Ausstellung
Den Ausgangspunkt seiner aus drei Installationen bestehenden Ausstellung bildet Matti Brauns Interesse an den Verschiebungen und Überschneidungen unterschiedlicher Kulturen und an deren Wirkung auf politische und gesellschaftliche Prozesse. In allen drei dieser Arbeiten verwendet er Spiegelgläser, die er in unterschiedlicher Weise einsetzt. Für Edo recherchierte der Künstler das Interesse europäischer Intellektueller und Künstler an kulturellen und gesellschaftlichen Leistungen des historischen Japan am Beginn des 20. Jahrhunderts. Mit dem Titel Edo, der früheren Bezeichnung der Stadt Tokio, wird auch der wehmütige Umgang mit der Geschichte anderer Kulturen thematisiert. Im Gegensatz zum revolutionären Umgang mit der eigenen Kultur rücken Bewahrungs- und Rettungsideen das wissenschaftliche und künstlerische Interesse in ein postkolonialistisches Licht.

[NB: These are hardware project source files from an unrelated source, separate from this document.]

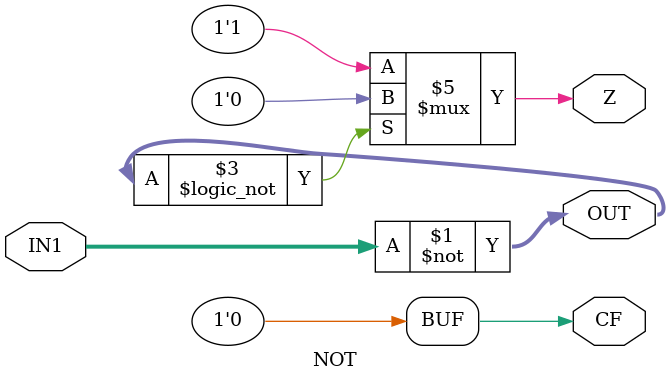
<source format=v>
`timescale 1ns / 1ps


module NOT(
    input wire[3:0] IN1,
    output wire [3:0] OUT,
    output reg Z,
    output wire CF
    );
    
    assign OUT = ~IN1;
    assign CF = 0;
    
    always@*
    begin
        if(OUT == 4'b0000)
            begin
            Z = 1'b0;
            end
        else
            begin
            Z = 1'b1;
            end
    end
    
    
endmodule

</source>
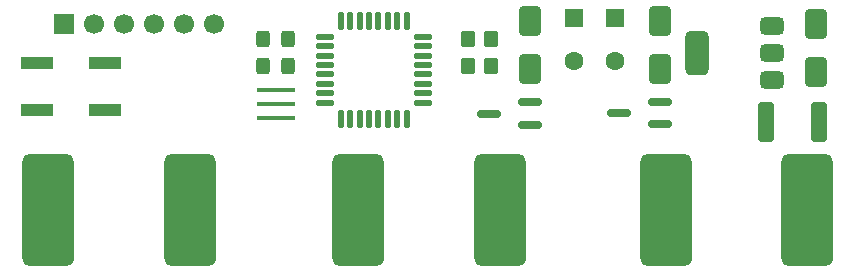
<source format=gbr>
%TF.GenerationSoftware,KiCad,Pcbnew,9.0.3*%
%TF.CreationDate,2026-02-01T21:50:05+01:00*%
%TF.ProjectId,arduinoController,61726475-696e-46f4-936f-6e74726f6c6c,rev?*%
%TF.SameCoordinates,Original*%
%TF.FileFunction,Soldermask,Top*%
%TF.FilePolarity,Negative*%
%FSLAX46Y46*%
G04 Gerber Fmt 4.6, Leading zero omitted, Abs format (unit mm)*
G04 Created by KiCad (PCBNEW 9.0.3) date 2026-02-01 21:50:05*
%MOMM*%
%LPD*%
G01*
G04 APERTURE LIST*
G04 Aperture macros list*
%AMRoundRect*
0 Rectangle with rounded corners*
0 $1 Rounding radius*
0 $2 $3 $4 $5 $6 $7 $8 $9 X,Y pos of 4 corners*
0 Add a 4 corners polygon primitive as box body*
4,1,4,$2,$3,$4,$5,$6,$7,$8,$9,$2,$3,0*
0 Add four circle primitives for the rounded corners*
1,1,$1+$1,$2,$3*
1,1,$1+$1,$4,$5*
1,1,$1+$1,$6,$7*
1,1,$1+$1,$8,$9*
0 Add four rect primitives between the rounded corners*
20,1,$1+$1,$2,$3,$4,$5,0*
20,1,$1+$1,$4,$5,$6,$7,0*
20,1,$1+$1,$6,$7,$8,$9,0*
20,1,$1+$1,$8,$9,$2,$3,0*%
G04 Aperture macros list end*
%ADD10RoundRect,0.250000X-0.325000X-0.450000X0.325000X-0.450000X0.325000X0.450000X-0.325000X0.450000X0*%
%ADD11RoundRect,0.250000X-0.550000X0.550000X-0.550000X-0.550000X0.550000X-0.550000X0.550000X0.550000X0*%
%ADD12C,1.600000*%
%ADD13RoundRect,0.250000X-0.650000X1.000000X-0.650000X-1.000000X0.650000X-1.000000X0.650000X1.000000X0*%
%ADD14RoundRect,0.660000X-1.540000X-4.090000X1.540000X-4.090000X1.540000X4.090000X-1.540000X4.090000X0*%
%ADD15R,2.750000X1.000000*%
%ADD16RoundRect,0.250000X-0.400000X-1.450000X0.400000X-1.450000X0.400000X1.450000X-0.400000X1.450000X0*%
%ADD17RoundRect,0.137500X-0.600000X-0.137500X0.600000X-0.137500X0.600000X0.137500X-0.600000X0.137500X0*%
%ADD18RoundRect,0.137500X-0.137500X-0.600000X0.137500X-0.600000X0.137500X0.600000X-0.137500X0.600000X0*%
%ADD19R,1.700000X1.700000*%
%ADD20C,1.700000*%
%ADD21RoundRect,0.375000X0.625000X0.375000X-0.625000X0.375000X-0.625000X-0.375000X0.625000X-0.375000X0*%
%ADD22RoundRect,0.500000X0.500000X1.400000X-0.500000X1.400000X-0.500000X-1.400000X0.500000X-1.400000X0*%
%ADD23RoundRect,0.162500X0.837500X0.162500X-0.837500X0.162500X-0.837500X-0.162500X0.837500X-0.162500X0*%
%ADD24RoundRect,0.250000X-0.350000X-0.450000X0.350000X-0.450000X0.350000X0.450000X-0.350000X0.450000X0*%
%ADD25R,3.200000X0.400000*%
G04 APERTURE END LIST*
D10*
%TO.C,D4*%
X160950000Y-85250000D03*
X163000000Y-85250000D03*
%TD*%
D11*
%TO.C,J5*%
X190750000Y-81250000D03*
D12*
X190750000Y-84850000D03*
%TD*%
D13*
%TO.C,D2*%
X183500000Y-81500000D03*
X183500000Y-85500000D03*
%TD*%
D14*
%TO.C,J2*%
X142750000Y-97500000D03*
X154750000Y-97500000D03*
%TD*%
D15*
%TO.C,SW1*%
X141750000Y-85000000D03*
X147510000Y-85000000D03*
X141750000Y-89000000D03*
X147510000Y-89000000D03*
%TD*%
D16*
%TO.C,F1*%
X203550000Y-90000000D03*
X208000000Y-90000000D03*
%TD*%
D17*
%TO.C,U1*%
X166137500Y-82787500D03*
X166137500Y-83587500D03*
X166137500Y-84387500D03*
X166137500Y-85187500D03*
X166137500Y-85987500D03*
X166137500Y-86787500D03*
X166137500Y-87587500D03*
X166137500Y-88387500D03*
D18*
X167500000Y-89750000D03*
X168300000Y-89750000D03*
X169100000Y-89750000D03*
X169900000Y-89750000D03*
X170700000Y-89750000D03*
X171500000Y-89750000D03*
X172300000Y-89750000D03*
X173100000Y-89750000D03*
D17*
X174462500Y-88387500D03*
X174462500Y-87587500D03*
X174462500Y-86787500D03*
X174462500Y-85987500D03*
X174462500Y-85187500D03*
X174462500Y-84387500D03*
X174462500Y-83587500D03*
X174462500Y-82787500D03*
D18*
X173100000Y-81425000D03*
X172300000Y-81425000D03*
X171500000Y-81425000D03*
X170700000Y-81425000D03*
X169900000Y-81425000D03*
X169100000Y-81425000D03*
X168300000Y-81425000D03*
X167500000Y-81425000D03*
%TD*%
D19*
%TO.C,J7*%
X144090000Y-81750000D03*
D20*
X146630000Y-81750000D03*
X149170000Y-81750000D03*
X151710000Y-81750000D03*
X154250000Y-81750000D03*
X156790000Y-81750000D03*
%TD*%
D10*
%TO.C,D3*%
X160950000Y-83000000D03*
X163000000Y-83000000D03*
%TD*%
D21*
%TO.C,U3*%
X204000000Y-86500000D03*
X204000000Y-84200000D03*
D22*
X197700000Y-84200000D03*
D21*
X204000000Y-81900000D03*
%TD*%
D23*
%TO.C,Q1*%
X183500000Y-90250000D03*
X183500000Y-88350000D03*
X180080000Y-89300000D03*
%TD*%
D14*
%TO.C,J4*%
X169000000Y-97500000D03*
X181000000Y-97500000D03*
%TD*%
D11*
%TO.C,J6*%
X187250000Y-81250000D03*
D12*
X187250000Y-84850000D03*
%TD*%
D23*
%TO.C,Q3*%
X194500000Y-90200000D03*
X194500000Y-88300000D03*
X191080000Y-89250000D03*
%TD*%
D14*
%TO.C,J3*%
X195000000Y-97500000D03*
X207000000Y-97500000D03*
%TD*%
D13*
%TO.C,D1*%
X194500000Y-81500000D03*
X194500000Y-85500000D03*
%TD*%
D24*
%TO.C,R5*%
X178250000Y-85250000D03*
X180250000Y-85250000D03*
%TD*%
D13*
%TO.C,D5*%
X207750000Y-81750000D03*
X207750000Y-85750000D03*
%TD*%
D24*
%TO.C,R7*%
X178250000Y-83000000D03*
X180250000Y-83000000D03*
%TD*%
D25*
%TO.C,Y1*%
X162000000Y-89700000D03*
X162000000Y-88500000D03*
X162000000Y-87300000D03*
%TD*%
M02*

</source>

In Ghor erarbeitet Matti Braun die Biografie Leopold Sedar Senghors, Staatspräsident des Senegal von 1960 bis 1980. Am Beispiel der Lebensgeschichte und des politischen Wirkens dieses Mannes wird das erfolgreich praktizierte, aber höchst problematische Changieren zwischen den Kulturen aufgezeigt. In der Wand- und Raumarbeit Bali beschäftigt sich Braun mit einer Südsee-Reise F. W. Murnaus Ende der 1920er Jahre und dessen durch die Briefe seines auf Bali lebenden Freundes Walter Spies genährten Hoffnungen und Sehnsüchte auf ein Leben im Paradies. Der Schriftwechsel der Freunde bildet den Hintergrund einer Recherche kultureller und gesellschaftlicher Bedingungen in Europa und Amerika jener Zeit und die daraus resultierenden Projektionen auf eine neue und andere Welt. Matti Brauns Installation zeigt keine ausstellungstechnisch aufbereitete Dokumentation von Recherche-Ergebnissen. Der Künstler verwendet diese als Basis zur Visualisierung seiner Erfahrungen. Die Ausstellung zeigt den Versuch, einen hochkomplexen Diskurs durch Reduktion und skulpturale Übersetzung zu verdichten und neu zu öffnen.